■ **AVAILABLE DATA**:
>>>>>

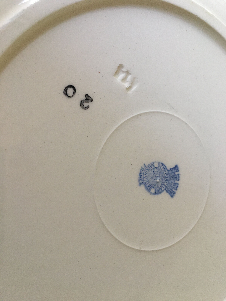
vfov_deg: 61.7
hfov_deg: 48.2
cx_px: 113
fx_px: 252
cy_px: 150
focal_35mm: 29
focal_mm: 4.15
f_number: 2.2
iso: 125
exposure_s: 1/30
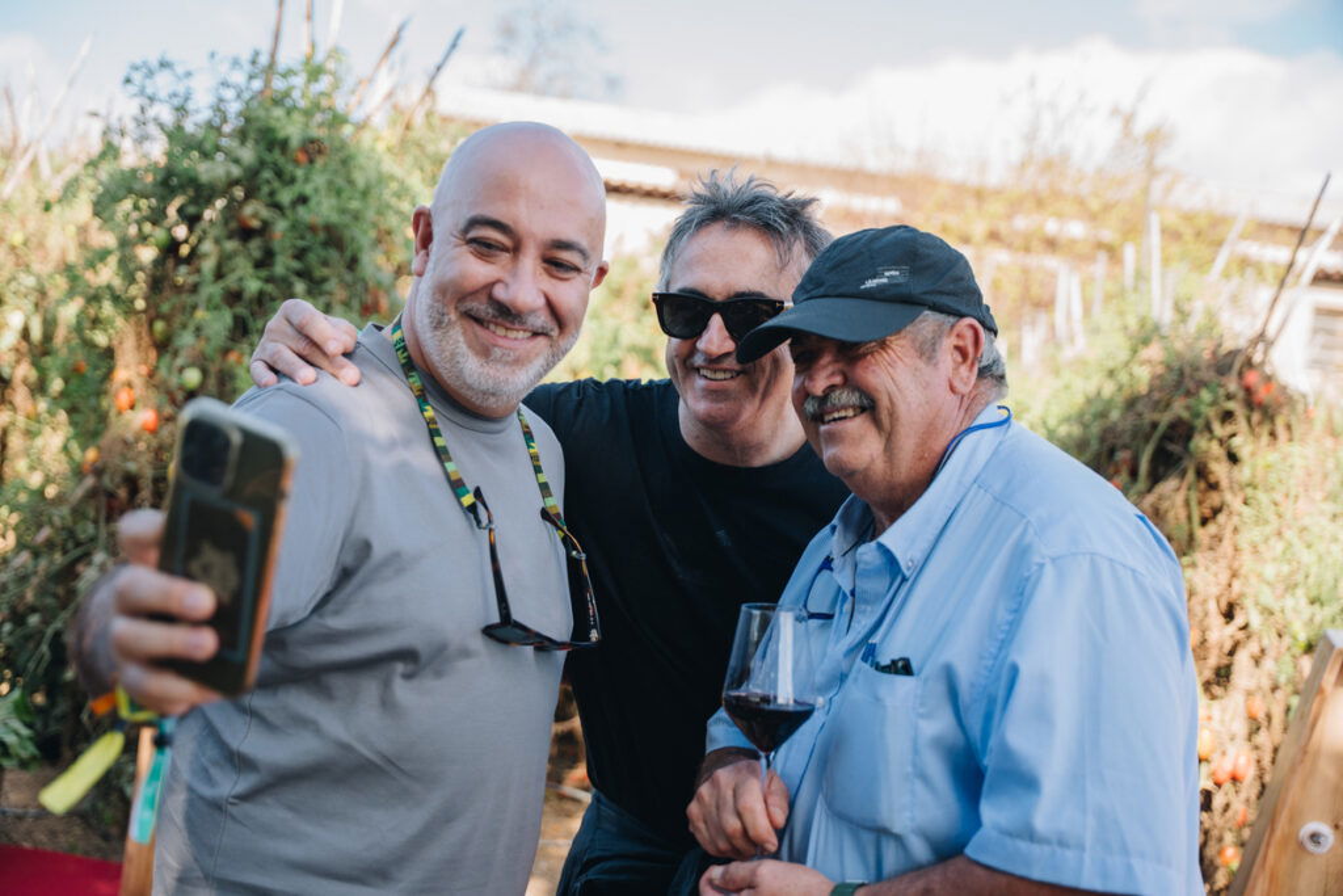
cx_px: 672
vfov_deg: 29.2
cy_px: 448
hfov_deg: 42.7
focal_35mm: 46
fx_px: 1720
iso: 400
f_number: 2.8
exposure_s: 1/1000
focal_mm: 46.1
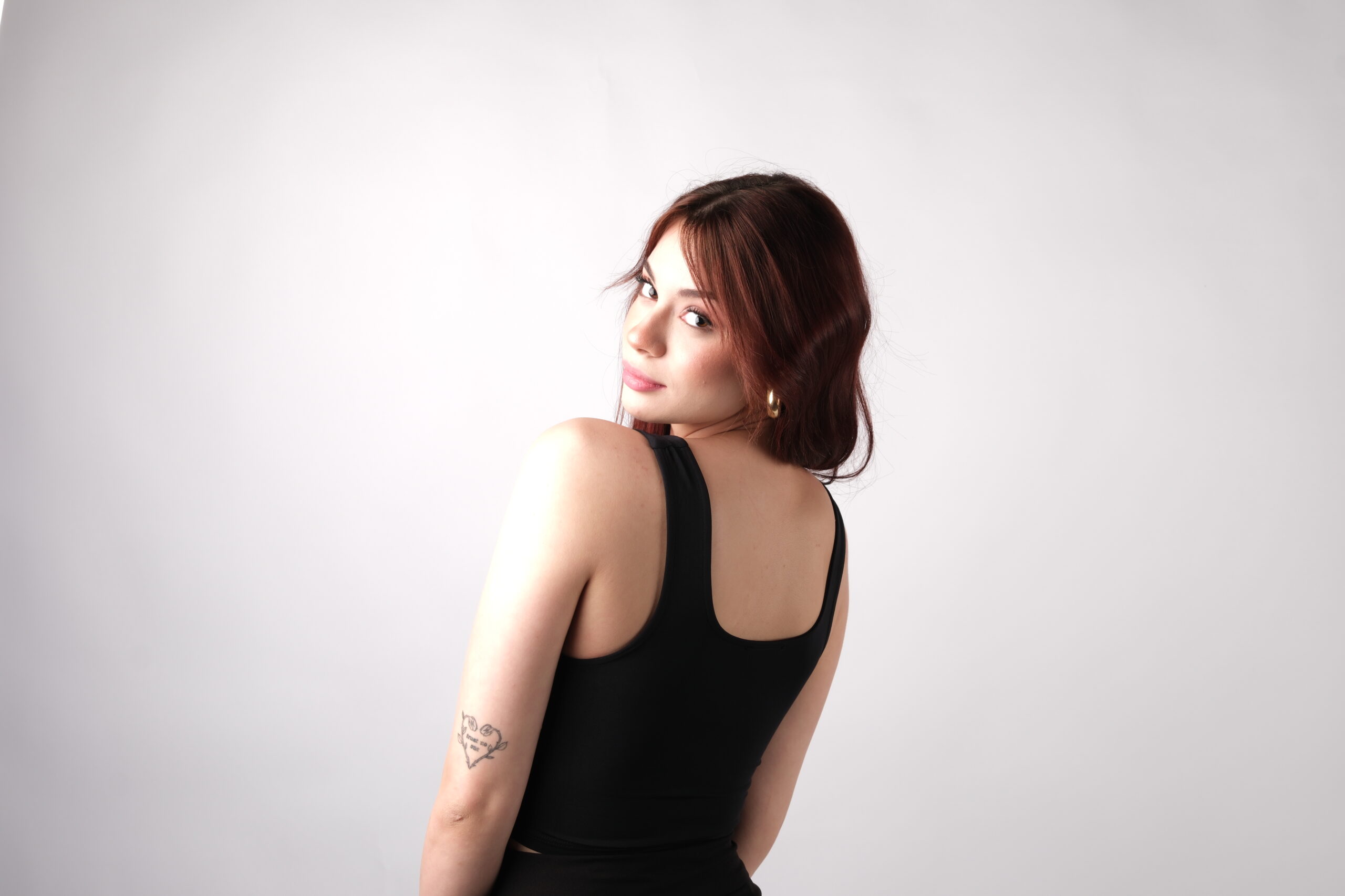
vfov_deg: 25.1
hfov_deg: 36.9
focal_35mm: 54
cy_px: 448
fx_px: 2017
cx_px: 672
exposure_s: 1/125
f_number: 8
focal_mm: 35.8
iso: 100
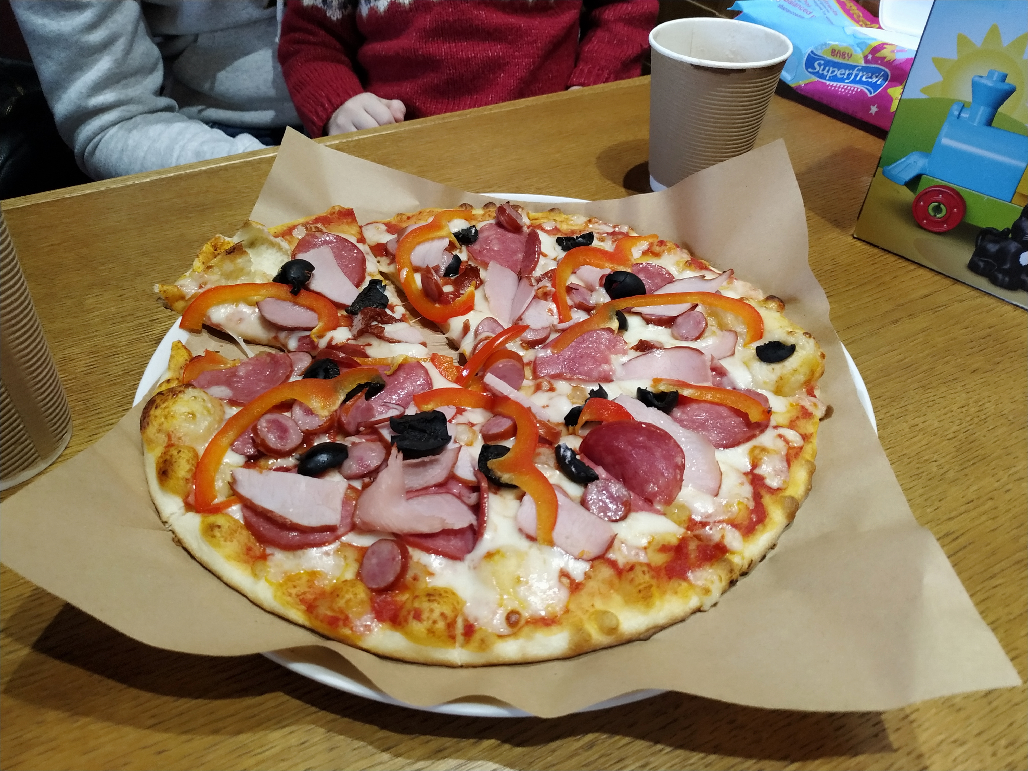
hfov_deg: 71.6
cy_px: 386
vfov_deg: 56.8
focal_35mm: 24
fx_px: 713
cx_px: 514
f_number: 1.9
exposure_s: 1/20
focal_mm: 3.94
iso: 400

<<<<<

■ **EXERCISE OBJECTIVE**:
Copy out every entry exactly as written, but not the pictures.

■ **RESULT OF THIS TASK**:
vfov_deg: 61.7
hfov_deg: 48.2
cx_px: 113
fx_px: 252
cy_px: 150
focal_35mm: 29
focal_mm: 4.15
f_number: 2.2
iso: 125
exposure_s: 1/30
cx_px: 672
vfov_deg: 29.2
cy_px: 448
hfov_deg: 42.7
focal_35mm: 46
fx_px: 1720
iso: 400
f_number: 2.8
exposure_s: 1/1000
focal_mm: 46.1
vfov_deg: 25.1
hfov_deg: 36.9
focal_35mm: 54
cy_px: 448
fx_px: 2017
cx_px: 672
exposure_s: 1/125
f_number: 8
focal_mm: 35.8
iso: 100
hfov_deg: 71.6
cy_px: 386
vfov_deg: 56.8
focal_35mm: 24
fx_px: 713
cx_px: 514
f_number: 1.9
exposure_s: 1/20
focal_mm: 3.94
iso: 400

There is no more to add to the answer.